Ganze 0,12 Sekunden Vorsprung im Duell gegen Caroline Arft aus Essen waren es letztendlich, die ihr den Weg nach Tokio ebneten. Wie kommt man so weit in einem Sport? „Das Ganze hat sich step by step entwickelt. Man fängt irgendwann an, ist begeistert, macht weiter und dann bleibt man dabei“, erzählt sie beim Interview, für das sie sich trotz täglich mindestens vier bis fünf Trainingsstunden beim Abendessen noch Zeit nimmt.
Zur Sportoberschule
Motivation, Ausdauer und Selbstdisziplin – unter anderem sind es sicherlich diese Attribute, die sie dahin brachten, wo sie jetzt steht. Ruft man die Website www.teamdeutschland.de im Browser auf, dann erscheinen unter „Athleten“ die lächelnden Gesichter der nominierten jungen Sportler mit den roten Shirts, die bei den Olympischen Spielen für Deutschland ins Rennen geschickt werden. Darunter nun auch die 27-jährige ehemalige Hoferin – „unsere Melanie“ – , die irgendwann mehr wollte und deshalb 2009 mit 15 Jahren auf die Sportoberschule Leipzig wechselte. Seitdem war und ist sie stets erfolgreich.

Erforderliche Schritte =
**1)** Gib sämtliche Zeilen aus Block 1 weiter unten, nicht die des Textes über Melanies Weg nach Tokio, als JSON-Liste von Strings aus, einen String pro Zeile und ohne Leerzeilen. Lass die Bilder in der Antwort weg.
**2)** Führe bitte den Text über Melanies Weg nach Tokio im Anschluss an seinen letzten Satz weiter.

Bereitgestelltes Material =
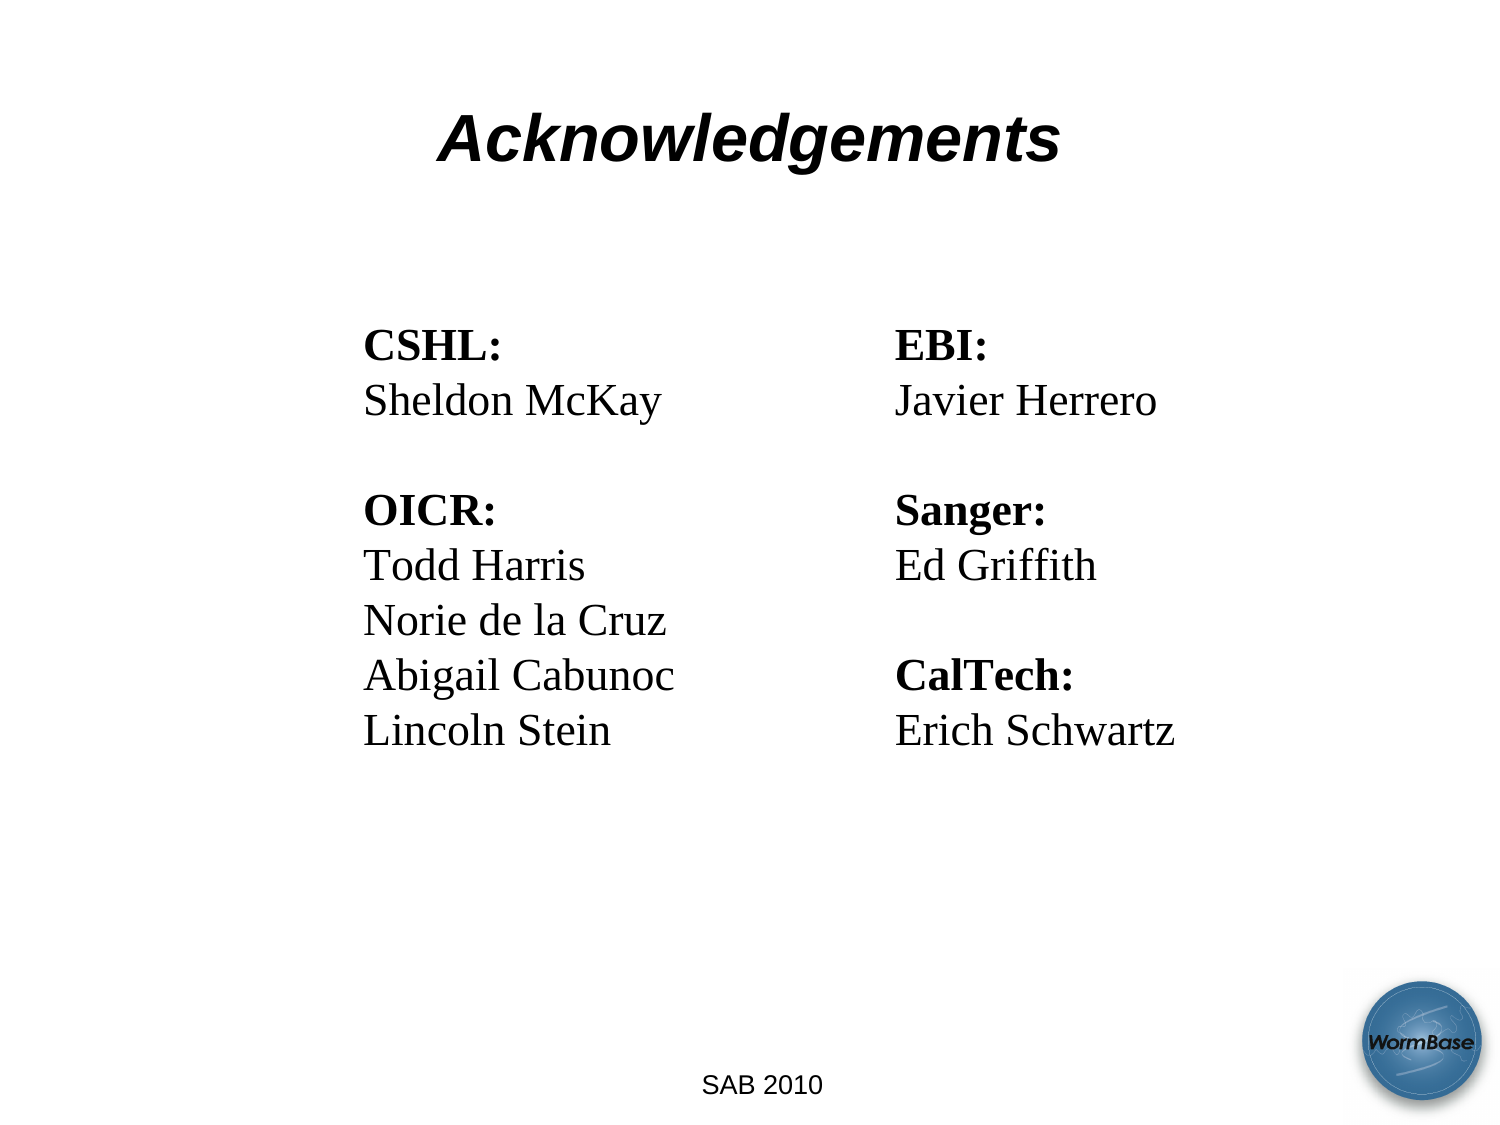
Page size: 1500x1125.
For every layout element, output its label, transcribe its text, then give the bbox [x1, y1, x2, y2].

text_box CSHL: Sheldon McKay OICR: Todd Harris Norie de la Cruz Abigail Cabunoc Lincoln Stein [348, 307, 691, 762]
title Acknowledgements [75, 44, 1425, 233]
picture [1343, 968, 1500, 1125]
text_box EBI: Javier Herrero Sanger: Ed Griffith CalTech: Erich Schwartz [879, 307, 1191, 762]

Antworten je Aufgabe =
**1)**
[
  "Page size: 1500x1125.",
  "For every layout element, output its label, transcribe its text, then give the bbox [x1, y1, x2, y2].",
  "text_box CSHL: Sheldon McKay OICR: Todd Harris Norie de la Cruz Abigail Cabunoc Lincoln Stein [348, 307, 691, 762]",
  "title Acknowledgements [75, 44, 1425, 233]",
  "picture [1343, 968, 1500, 1125]",
  "text_box EBI: Javier Herrero Sanger: Ed Griffith CalTech: Erich Schwartz [879, 307, 1191, 762]"
]

**2)**
Sie lobt die Arbeit ihrer Hofer Trainer, erklärt aber auch, dass es einen sportlich nicht wirklich weiterbringt, wenn man nur ein, zwei Mal die Woche trainiert. „Bereut habe ich es nie, obwohl ich jeden verstehen kann, der nicht in einem Sportinternat leben will. Aber man lernt dort so viel, nicht nur in sportlicher Hinsicht, sondern auch fürs Leben. Selbst wenn ich es nicht zu Olympia geschafft hätte, wäre es für mich gut gewesen.“
„Ich kann es noch gar nicht richtig glauben!“
Wie fühlt es sich an, wenn man sich für Olympia qualifiziert hat? „Ich kann es noch gar nicht richtig glauben! Es ist momentan noch nicht so richtig greifbar“, verrät sie im Gespräch. „Aber ich bin auch nicht der Mensch, mir vorher zu viele Gedanken zu machen. Ich lasse es auf mich zukommen und gebe wie immer mein Bestes.“ Vor dem Flug nach Tokio fuhr das Viererteam im Vorfeld noch für 2,5 Wochen nach Duisburg ins Trainingslager und erst am 25. Juli ging´s dann ab nach Japan.
Wie motiviert man sich, Tag für Tag so viele Stunden zu trainieren? „Ich trainiere richtig gerne – das Training macht mir Spaß! Hat es schon immer. Natürlich habe ich auch mal schlechte Phasen, aber ich würde es nicht machen, wenn ich es nicht gerne machen würde. Außerdem bin ich ein Bewegungsmensch und bewege mich auch in meiner Freizeit gerne, fahre Rad, laufe oder gehe auch mal Kitesurfen“, plaudert sie aus dem Nähkästchen. Ganz locker kann sie aber auch mal einen Sonntagnachmittag lang faul auf der Couch verbringen. Sogar beim Telefongespräch spürt man ihre entspannte Grundhaltung. Sie wirkt in sich ruhend, nahbar und sympathisch.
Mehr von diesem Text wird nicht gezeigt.